I anticipate criticism on the basis that this is an unrealistic, idealistic way to live; the fact that there is some evidence (from Paul’s subscription) that the Jerusalem Christians had got themselves into a parlous state, and that may well have been as a result of collectively giving away more than would enable them to sustain themselves. I also anticipate criticism on the basis that empires (or modern nation states) are necessary to produce a civil society, and I may be seen as too critical of empire.

Both these criticisms have some merit if you consider the position as an “all or nothing” one. For a few people, I grant, it can be “all or nothing”; most societies can sustain a number of people living without possessions and “taking no thought for tomorrow” (Matt. 6:34), where it would be impractical for all to do so; similarly all societies have their dissidents (and a good thing it is that they do) but a society entirely composed of dissidents would fail. Unless, that is, everyone without exception were doing this, in which case there is at least a hope that it might be feasible – after all, that is Jesus’ vision.

It is not, however, an “all or nothing” situation. It is perfectly possible to live with “one foot in the kingdom of man, one foot in the kingdom of heaven” without following to the letter Jesus’ encouragement in Matt. 19:21. The history of the early church shows very many people who provided the use of their homes, money and sometimes leadership without completely abandoning their occupations or sources of income, and without them it is hard to see how the church would have spread.

Similarly, we can accept that the market economy, empires and kingdoms are for the time being necessary, even perhaps mandated by God according to Paul (Romans 13:1-7) so long as, with Walter Wink, we observe that they are fallen, among the powers and principalities which Paul also rails against (Eph. 6:12). Fallen and in need of redemption, so anything we do to bring them more into harmony with the vision of the Kingdom of God is a missional act.

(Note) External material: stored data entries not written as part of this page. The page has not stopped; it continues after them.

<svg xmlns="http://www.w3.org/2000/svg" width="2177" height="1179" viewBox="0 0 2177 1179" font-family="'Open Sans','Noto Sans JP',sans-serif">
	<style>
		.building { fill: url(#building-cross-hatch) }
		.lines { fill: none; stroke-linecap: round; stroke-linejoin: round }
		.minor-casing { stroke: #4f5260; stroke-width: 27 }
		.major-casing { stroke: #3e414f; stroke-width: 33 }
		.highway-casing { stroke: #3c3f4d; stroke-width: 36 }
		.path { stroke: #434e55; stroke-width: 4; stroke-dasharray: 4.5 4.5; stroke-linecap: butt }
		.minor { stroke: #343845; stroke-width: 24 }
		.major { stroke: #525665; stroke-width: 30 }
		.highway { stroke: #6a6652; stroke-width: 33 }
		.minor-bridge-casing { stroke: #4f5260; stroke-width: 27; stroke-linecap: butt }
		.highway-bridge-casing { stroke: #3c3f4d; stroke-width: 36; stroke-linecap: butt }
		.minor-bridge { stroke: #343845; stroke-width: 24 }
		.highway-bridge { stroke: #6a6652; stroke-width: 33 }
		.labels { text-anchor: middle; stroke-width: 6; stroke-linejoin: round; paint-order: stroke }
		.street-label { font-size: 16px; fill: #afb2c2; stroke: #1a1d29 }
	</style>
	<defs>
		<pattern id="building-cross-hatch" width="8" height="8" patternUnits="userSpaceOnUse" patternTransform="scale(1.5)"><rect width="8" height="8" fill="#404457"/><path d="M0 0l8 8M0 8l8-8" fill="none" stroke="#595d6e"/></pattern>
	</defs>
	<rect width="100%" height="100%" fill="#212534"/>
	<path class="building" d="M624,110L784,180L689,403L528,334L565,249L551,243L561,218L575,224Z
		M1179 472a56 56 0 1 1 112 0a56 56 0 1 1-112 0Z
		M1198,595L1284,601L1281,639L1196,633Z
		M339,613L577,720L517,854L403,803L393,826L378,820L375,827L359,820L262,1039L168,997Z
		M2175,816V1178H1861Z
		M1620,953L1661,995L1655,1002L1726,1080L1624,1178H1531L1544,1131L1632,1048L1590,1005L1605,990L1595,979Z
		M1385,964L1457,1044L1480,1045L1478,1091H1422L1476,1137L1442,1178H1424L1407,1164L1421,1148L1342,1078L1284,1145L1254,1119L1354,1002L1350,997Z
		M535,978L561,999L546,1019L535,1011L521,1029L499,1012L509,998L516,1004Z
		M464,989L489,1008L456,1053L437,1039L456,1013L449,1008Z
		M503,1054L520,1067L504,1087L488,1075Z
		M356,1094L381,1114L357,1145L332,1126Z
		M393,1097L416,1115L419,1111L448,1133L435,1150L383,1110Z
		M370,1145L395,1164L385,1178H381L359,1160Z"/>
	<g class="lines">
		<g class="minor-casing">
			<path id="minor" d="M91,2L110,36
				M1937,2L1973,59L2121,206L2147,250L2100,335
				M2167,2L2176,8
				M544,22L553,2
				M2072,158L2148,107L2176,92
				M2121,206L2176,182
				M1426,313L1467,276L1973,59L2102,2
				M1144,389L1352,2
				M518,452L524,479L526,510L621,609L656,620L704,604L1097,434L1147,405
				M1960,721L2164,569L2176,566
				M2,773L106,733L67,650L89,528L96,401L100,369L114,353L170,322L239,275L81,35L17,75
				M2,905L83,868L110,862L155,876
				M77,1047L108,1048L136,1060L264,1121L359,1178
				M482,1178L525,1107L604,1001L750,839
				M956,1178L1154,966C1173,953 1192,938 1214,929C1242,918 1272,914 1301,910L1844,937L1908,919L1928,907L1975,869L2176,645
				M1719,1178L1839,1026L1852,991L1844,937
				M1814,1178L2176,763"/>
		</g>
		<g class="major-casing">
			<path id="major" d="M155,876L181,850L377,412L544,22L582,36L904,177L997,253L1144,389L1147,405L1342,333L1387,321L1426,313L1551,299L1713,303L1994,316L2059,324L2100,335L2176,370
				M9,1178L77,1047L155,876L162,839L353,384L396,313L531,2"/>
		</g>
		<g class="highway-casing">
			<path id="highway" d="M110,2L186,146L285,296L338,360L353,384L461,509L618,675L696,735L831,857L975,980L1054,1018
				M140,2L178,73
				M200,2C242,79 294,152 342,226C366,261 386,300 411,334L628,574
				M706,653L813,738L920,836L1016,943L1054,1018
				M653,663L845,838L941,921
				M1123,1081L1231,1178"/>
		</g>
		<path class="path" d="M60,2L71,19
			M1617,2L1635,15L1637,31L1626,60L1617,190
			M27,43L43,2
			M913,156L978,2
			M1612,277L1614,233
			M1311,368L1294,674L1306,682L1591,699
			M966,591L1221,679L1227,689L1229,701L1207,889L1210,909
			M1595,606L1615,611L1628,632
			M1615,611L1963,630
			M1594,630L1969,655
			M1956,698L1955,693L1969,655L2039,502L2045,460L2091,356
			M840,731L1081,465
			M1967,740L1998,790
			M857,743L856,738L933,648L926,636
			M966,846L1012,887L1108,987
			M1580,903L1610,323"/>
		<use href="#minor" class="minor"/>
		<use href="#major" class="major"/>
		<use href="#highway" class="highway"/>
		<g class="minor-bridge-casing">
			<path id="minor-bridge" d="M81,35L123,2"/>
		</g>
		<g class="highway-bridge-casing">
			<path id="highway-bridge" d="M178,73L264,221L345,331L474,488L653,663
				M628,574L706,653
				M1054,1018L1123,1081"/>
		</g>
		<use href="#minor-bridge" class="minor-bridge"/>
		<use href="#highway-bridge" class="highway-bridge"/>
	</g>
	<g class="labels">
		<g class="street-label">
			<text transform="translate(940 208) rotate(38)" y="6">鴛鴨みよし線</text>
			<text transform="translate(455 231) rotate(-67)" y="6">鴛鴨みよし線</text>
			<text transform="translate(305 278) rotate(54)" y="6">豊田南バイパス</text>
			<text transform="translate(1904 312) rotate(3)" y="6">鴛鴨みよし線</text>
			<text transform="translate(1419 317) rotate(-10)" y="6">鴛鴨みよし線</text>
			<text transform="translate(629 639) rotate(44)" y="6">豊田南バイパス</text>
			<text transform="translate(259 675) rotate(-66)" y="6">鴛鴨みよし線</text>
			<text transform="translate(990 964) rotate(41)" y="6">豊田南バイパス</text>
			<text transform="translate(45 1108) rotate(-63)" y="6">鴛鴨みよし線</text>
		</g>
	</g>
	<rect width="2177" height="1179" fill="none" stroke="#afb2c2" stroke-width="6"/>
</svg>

These criticisms stem to a great extent from the fact that individually we can do very little to influence the market economy and the nation state. Few people have the power to do that, indeed few people who think they have the power to do that are actually right. However, while few people can make a great impact, everyone can make a little impact. We may not be called on to build the whole city of God unaided, but we can all lay a brick.

We can lay more bricks and position them better if we maintain a clear view of the objective, and the certainty that we can achieve it.

Even if it is only one brick at a time.